- Opening Delimiter -

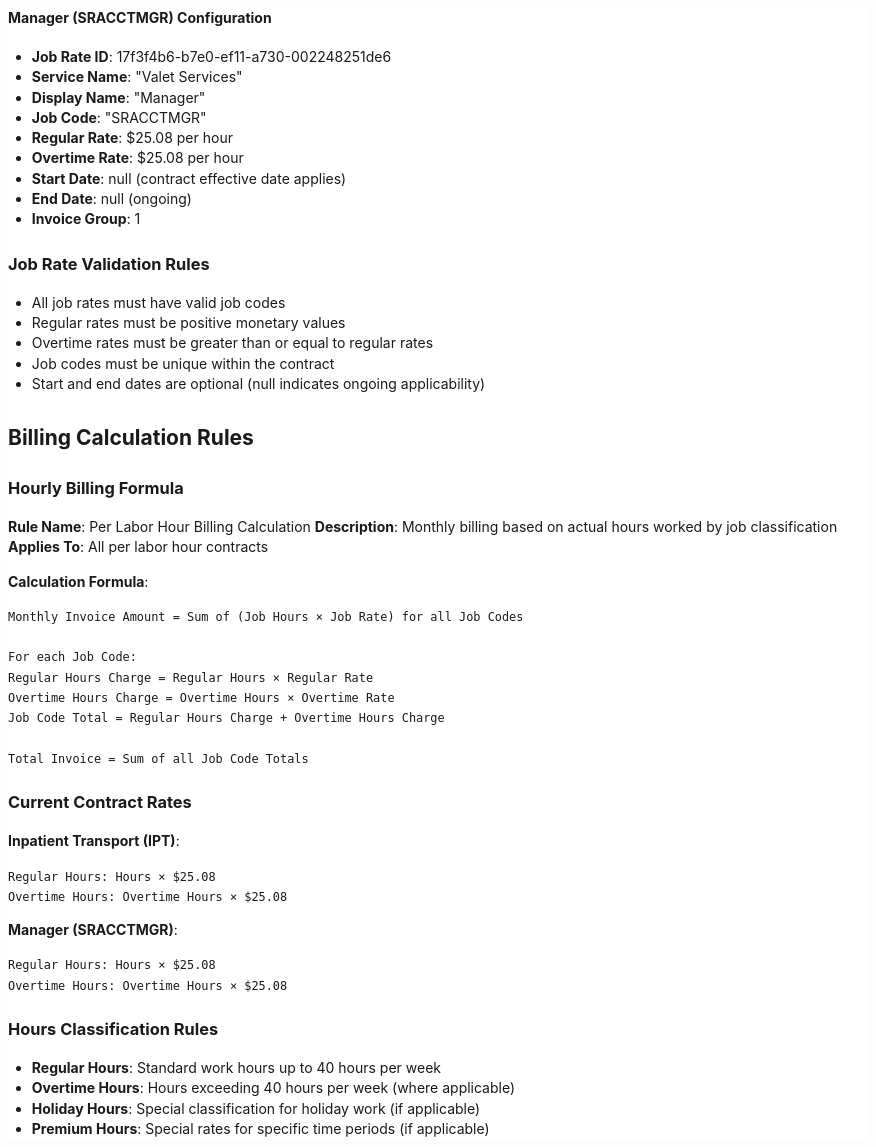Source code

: #### Manager (SRACCTMGR) Configuration
- **Job Rate ID**: 17f3f4b6-b7e0-ef11-a730-002248251de6
- **Service Name**: "Valet Services"
- **Display Name**: "Manager"
- **Job Code**: "SRACCTMGR"
- **Regular Rate**: $25.08 per hour
- **Overtime Rate**: $25.08 per hour
- **Start Date**: null (contract effective date applies)
- **End Date**: null (ongoing)
- **Invoice Group**: 1

### Job Rate Validation Rules
- All job rates must have valid job codes
- Regular rates must be positive monetary values
- Overtime rates must be greater than or equal to regular rates
- Job codes must be unique within the contract
- Start and end dates are optional (null indicates ongoing applicability)

## Billing Calculation Rules

### Hourly Billing Formula
**Rule Name**: Per Labor Hour Billing Calculation
**Description**: Monthly billing based on actual hours worked by job classification
**Applies To**: All per labor hour contracts

**Calculation Formula**:
```
Monthly Invoice Amount = Sum of (Job Hours × Job Rate) for all Job Codes

For each Job Code:
Regular Hours Charge = Regular Hours × Regular Rate
Overtime Hours Charge = Overtime Hours × Overtime Rate
Job Code Total = Regular Hours Charge + Overtime Hours Charge

Total Invoice = Sum of all Job Code Totals
```

### Current Contract Rates
**Inpatient Transport (IPT)**:
```
Regular Hours: Hours × $25.08
Overtime Hours: Overtime Hours × $25.08
```

**Manager (SRACCTMGR)**:
```
Regular Hours: Hours × $25.08
Overtime Hours: Overtime Hours × $25.08
```

### Hours Classification Rules
- **Regular Hours**: Standard work hours up to 40 hours per week
- **Overtime Hours**: Hours exceeding 40 hours per week (where applicable)
- **Holiday Hours**: Special classification for holiday work (if applicable)
- **Premium Hours**: Special rates for specific time periods (if applicable)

- Closing Delimiter -

## Work to be completed
Copy the lines that hold the word "Start". Take them from the records above.

## Reply
- **Start Date**: null (contract effective date applies)
- Start and end dates are optional (null indicates ongoing applicability)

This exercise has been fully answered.